In two recent posts, I asked if foundations should be doing more to strengthen boards and whether we expect too much from boards. More than 50 readers provided thoughtful comments, with a range of perspectives, that are well worth reading.
Much to my surprise, most readers who commented thought foundations should indeed do more to strengthen boards. A third suggested more grants to support board development. A handful requested more foundation-sponsored training for boards, and one practical soul suggested that foundation staff members roll up their sleeves and help grantees find board members.
Your comments helped overcome my initial skepticism about whether boards need more intervention from foundations. Most of you think boards need the help. And the comments from my colleagues at other foundations indicate that a growing number of grant makers agree—and are tackling the issue with vigor and creativity.
Assuming that many foundations want to do more to strengthen boards, how can we make sure their efforts don’t do more harm than good? Here are five suggestions, grounded in your comments and my own experience as a grant seeker, grant maker, and nonprofit-board nerd.
1. Raise the issue.
Foundations can send a strong message that they believe boards are important by simply asking a few questions about the board during the application process or during face-to-face meetings. This may seem rudimentary, but many grant makers don’t do so or they ask only perfunctory questions.
2. Lose the checklist.
Asking thoughtful questions about the board and governance does not mean whipping out a clipboard and running through a checklist about compliance with “best practices.”

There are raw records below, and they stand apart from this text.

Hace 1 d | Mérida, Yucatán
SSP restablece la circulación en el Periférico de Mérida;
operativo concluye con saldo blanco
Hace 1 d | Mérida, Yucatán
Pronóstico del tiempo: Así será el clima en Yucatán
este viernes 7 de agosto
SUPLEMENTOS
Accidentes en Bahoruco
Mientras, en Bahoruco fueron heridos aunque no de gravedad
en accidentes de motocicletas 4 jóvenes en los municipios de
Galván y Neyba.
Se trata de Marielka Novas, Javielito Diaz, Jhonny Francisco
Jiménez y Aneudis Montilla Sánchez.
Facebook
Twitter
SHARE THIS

While checklists have their place—and do demonstrate a level of due diligence—they generally fail to illuminate whether the board is actually doing a good job. Having a conflict-of-interest policy, term limits, or a governance committee doesn’t automatically produce a high-performing board.

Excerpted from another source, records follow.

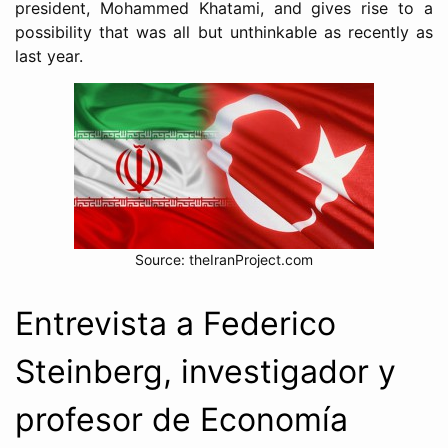
president, Mohammed Khatami, and gives rise to a
possibility that was all but unthinkable as recently as
last year.
Source: theIranProject.com
Entrevista a Federico
Steinberg, investigador y
profesor de Economía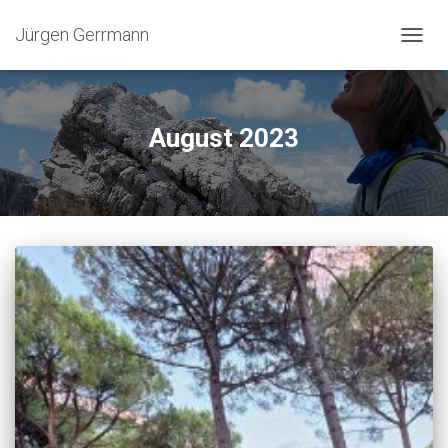
Jürgen Gerrmann
NAVIG
UMSC
August 2023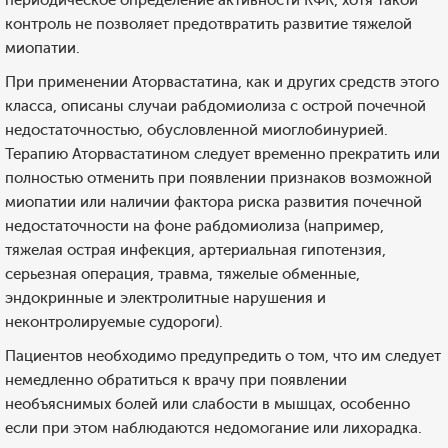
периодическое определение активности КФК, хотя такой
контроль не позволяет предотвратить развитие тяжелой
миопатии.
При применении Аторвастатина, как и других средств этого
класса, описаны случаи рабдомиолиза с острой почечной
недостаточностью, обусловленной миоглобинурией.
Терапию Аторвастатином следует временно прекратить или
полностью отменить при появлении признаков возможной
миопатии или наличии фактора риска развития почечной
недостаточности на фоне рабдомиолиза (например,
тяжелая острая инфекция, артериальная гипотензия,
серьезная операция, травма, тяжелые обменные,
эндокринные и электролитные нарушения и
неконтролируемые судороги).
Пациентов необходимо предупредить о том, что им следует
немедленно обратиться к врачу при появлении
необъяснимых болей или слабости в мышцах, особенно
если при этом наблюдаются недомогание или лихорадка.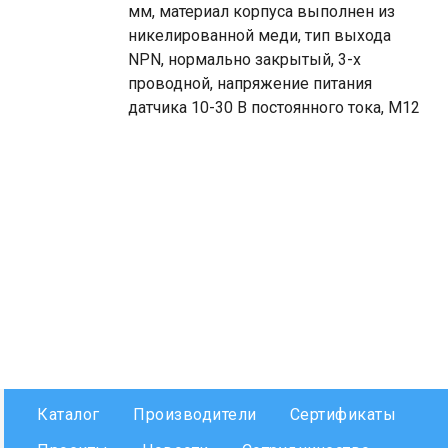
мм, материал корпуса выполнен из
никелированной меди, тип выхода
NPN, нормально закрытый, 3-х
проводной, напряжение питания
датчика 10-30 В постоянного тока, М12
Каталог
Производители
Сертификаты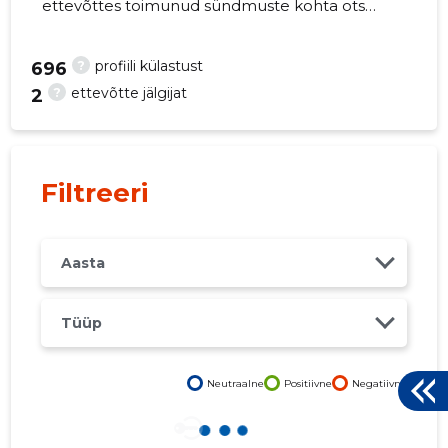
ettevõttes toimunud sündmuste kohta otse
oma mobiili, veebi või emailile. Õiged otsused
õigel ajal!
?
profiili külastust
696
?
ettevõtte jälgijat
2
1
Filtreeri
Aasta
Tüüp
Neutraalne
Positiivne
Negatiivne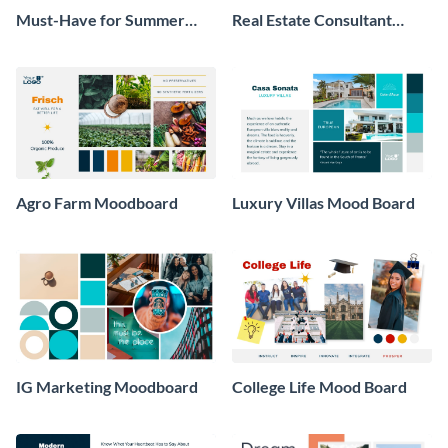
Must-Have for Summer
Real Estate Consultant
Moodboard
Moodboard
Agro Farm Moodboard
Luxury Villas Mood Board
IG Marketing Moodboard
College Life Mood Board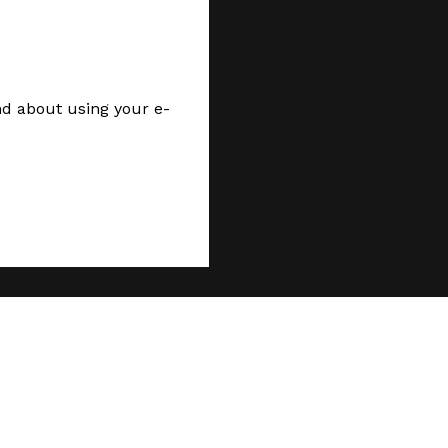
nd about using your e-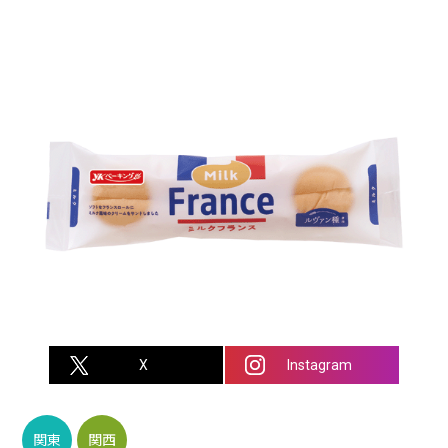
X
Instagram
関東
関西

A few probing questions tailored to the organization, its stage of development, and its most pressing challenges will yield better information than a one-size-fits-all checklist.

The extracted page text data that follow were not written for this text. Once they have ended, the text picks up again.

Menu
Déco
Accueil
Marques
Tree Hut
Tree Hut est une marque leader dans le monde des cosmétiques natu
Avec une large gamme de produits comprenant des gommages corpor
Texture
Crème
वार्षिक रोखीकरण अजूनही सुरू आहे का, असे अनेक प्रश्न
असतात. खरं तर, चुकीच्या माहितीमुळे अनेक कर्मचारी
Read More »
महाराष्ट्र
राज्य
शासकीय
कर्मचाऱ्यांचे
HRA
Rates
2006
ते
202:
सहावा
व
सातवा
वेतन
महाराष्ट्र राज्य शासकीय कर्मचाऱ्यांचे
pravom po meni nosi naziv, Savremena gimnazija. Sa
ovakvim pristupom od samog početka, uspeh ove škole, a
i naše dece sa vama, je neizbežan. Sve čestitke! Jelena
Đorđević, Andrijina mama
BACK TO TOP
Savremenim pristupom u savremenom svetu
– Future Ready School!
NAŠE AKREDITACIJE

3. Communicate high expectations.
Foundations need to do much more than talk about boards. We should have high expectations of the boards of grantees, and we could certainly do a better job of being clear about what those expectations are. If we expect 100-percent board giving, for example, we should say so. If a weak board was a factor in turning down a funding request, we should provide that feedback—and in specific rather than general terms, if possible.
4. Consider governance when making funding decisions.
Talking with grantees about their boards helps elevate the importance of boards, and communicating high expectations helps grantees understand what the foundation is looking for.
However, if board issues go unaddressed after many conversations, or if the problems are too big, foundations may need to discontinue funding. This can be particularly difficult, since some grantees with weak boards do good work and have charismatic and persuasive staff leadership.
Foundations need to consider carefully the circumstances under which a weak board might lead to a grantee losing its funding. Foundations that profess to be committed to building strong boards while supporting organizations with weak boards that are making no effort to improve undermine their own credibility and risk creating the impression that they are only paying lip service to the need for stronger boards.
5. Strengthen our own boards.
The medicine we so freely prescribe for grantees should also improve the health of foundation boards, which have the same basic responsibilities and face many of the same challenges. It’s unreasonable to ask our grantees to do things we’re not willing to do ourselves.
These five suggestions don’t require additional resources, special grants, or foundation-designed programs or initiatives. They don’t include the idea of providing money for consultants to work with boards or for board training, though foundations with the commitment, staff expertise, and resources to train boards and pay for consultants should do so.
But these suggestions do require some expertise, and foundation staff members who regularly ask grantees about board issues—and listen carefully to their responses—will quickly increase their understanding of effective board practices.
If more foundations put these ideas into practice, would it lead to stronger boards? I think so, but I’d love to hear whether you agree.